The robes were not the white and black of ordained Sigmarites. They were not woven from cloth. Instead the racks held row upon row of mangy, ill-smelling furs. Silja cast one last look into the hallway and closed the door completely. Her interest aroused, she walked across the vestry, joining Lajos beside the reeking garments. Conquering her disgust, she reached out and lifted one of the furs.
Her loathing was rekindled as the garment flopped open in her hands and its shape was revealed to her. She dropped the disgusting thing to the floor, but was still unable to tear her eyes away from it. It was crafted from the furs of dozens, perhaps even hundreds of rats, the verminous hides stitched together to form a vile approximation of an immense rodent shape. From the back, a rope of dried pig intestine curled, ghastly in its semblance to a giant rat tail.
Silja looked back at the racks horrified by what she was seeing. The furs were all like the one she had examined, hundreds of grotesque vermin vestments. She almost leapt out of her skin when Lajos grabbed her arm.

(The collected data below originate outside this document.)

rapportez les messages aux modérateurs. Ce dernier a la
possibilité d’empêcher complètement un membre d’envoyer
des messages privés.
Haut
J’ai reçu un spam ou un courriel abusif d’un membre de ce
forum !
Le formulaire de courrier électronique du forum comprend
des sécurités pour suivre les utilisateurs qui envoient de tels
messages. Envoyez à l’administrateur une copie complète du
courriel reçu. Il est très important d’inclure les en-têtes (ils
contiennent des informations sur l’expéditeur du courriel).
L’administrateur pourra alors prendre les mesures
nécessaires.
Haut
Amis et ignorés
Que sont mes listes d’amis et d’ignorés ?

‘Can… can we go now?’ Lajos asked, his voice cracking. Silja nodded, struck mute by the sheer scope of the weirdness they had discovered. It was insane. What possible reason could there be to craft one such hideous raiment, much less hundreds of them? And why hide such a loathsome secret in the vestry of a chapel?
‘Yes,’ Silja finally said. ‘We’ll go get Mathias. He’ll know what to do.’

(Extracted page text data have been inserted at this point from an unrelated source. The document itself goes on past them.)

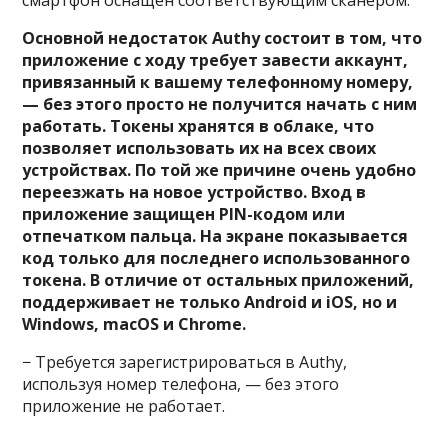
смартфон оснащен соответствующим сканером.
Основной недостаток Authy состоит в том, что
приложение с ходу требует завести аккаунт,
привязанный к вашему телефонному номеру,
— без этого просто не получится начать с ним
работать. Токены хранятся в облаке, что
позволяет использовать их на всех своих
устройствах. По той же причине очень удобно
переезжать на новое устройство. Вход в
приложение защищен PIN-кодом или
отпечатком пальца. На экране показывается
код только для последнего использованного
токена. В отличие от остальных приложений,
поддерживает не только Android и iOS, но и
Windows, macOS и Chrome.
− Требуется зарегистрироваться в Authy,
используя номер телефона, — без этого
приложение не работает.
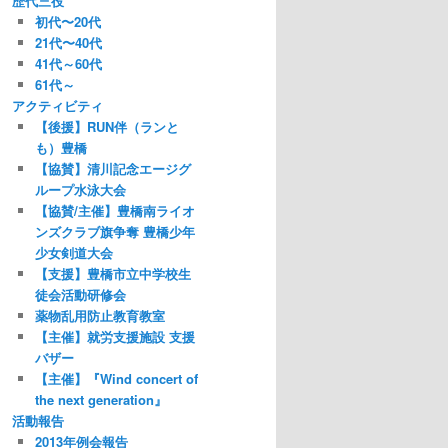
歴代三役
初代〜20代
21代〜40代
41代～60代
61代～
アクティビティ
【後援】RUN伴（ランと
も）豊橋
【協賛】清川記念エージグ
ループ水泳大会
【協賛/主催】豊橋南ライオ
ンズクラブ旗争奪 豊橋少年
少女剣道大会
【支援】豊橋市立中学校生
徒会活動研修会
薬物乱用防止教育教室
【主催】就労支援施設 支援
バザー
【主催】『Wind concert of
the next generation』
活動報告
2013年例会報告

‘I am afraid that we can’t have you leaving us so soon.’
A man stood in the doorway of the vestry, a big b
rutal looking man with a bushy beard and smouldering eyes. He had managed to slip into the vestry while Silja and Lajos’s attention was fixed on the grotesque rat-cloaks. He held a broad-bladed axe in his hairy hands, looking as if he dearly wanted to put it to use. But what struck Silja the most was the fact that she recognised him. Only hours before she had seen this man in the streets of Wyrmvater. He was Naschy, the man who had ridden out to guide Thulmann to the ruined shrine.

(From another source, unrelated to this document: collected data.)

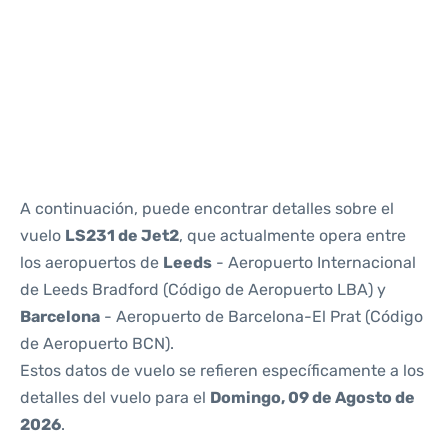
Reviews
A continuación, puede encontrar detalles sobre el
vuelo
LS231 de Jet2
, que actualmente opera entre
los aeropuertos de
Leeds
- Aeropuerto Internacional
de Leeds Bradford (Código de Aeropuerto LBA) y
Barcelona
- Aeropuerto de Barcelona-El Prat (Código
de Aeropuerto BCN).
Estos datos de vuelo se refieren específicamente a los
detalles del vuelo para el
Domingo, 09 de Agosto de
2026
.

‘Try to stop us,’ Silja snarled at the axeman, gesturing at him with her sword. ‘I promise to leave enough of you in one piece to tell me what happened to Mathias.’
Naschy grinned back at her. For a moment Silja thought the woodsman was going to meet her challenge, but he simply put a hand against the door behind him. ‘I’d stop worrying about the templar and start worrying about yourself.’ Naschy pushed the door open, revealing what was outside in the hallway. Lajos cried out in terror and Silja felt her grip on her sword falter.
‘And we meet again, my dear.’ Doktor Freiherr Weichs touched his bruised face before allowing his visage to twist into a triumphant sneer. He looked down at the feral shapes surrounding him. ‘I was quite excited when my friends caught your scent in here, but, alas, it seems they have their own plans for you.’ Weichs’s expression became grave and even his voice seemed to tremble as he spoke. ‘If that doesn’t frighten you, let me assure you that it should.’
The night was well along when the remnants of the witch hunters’ entourage limped back behind the timber walls of Wyrmvater. ‘Limped’ was a precise term, Thulmann reflected. Following the skaven attack in the ruins, the only horse that had not run off or been killed was Kristoph Krieger’s, and the rival witch hunter had resolutely resisted all attempts to share his steed. Thulmann felt his already not inconsiderable dislike for the man swell with every mile that scarred the soles of his boots.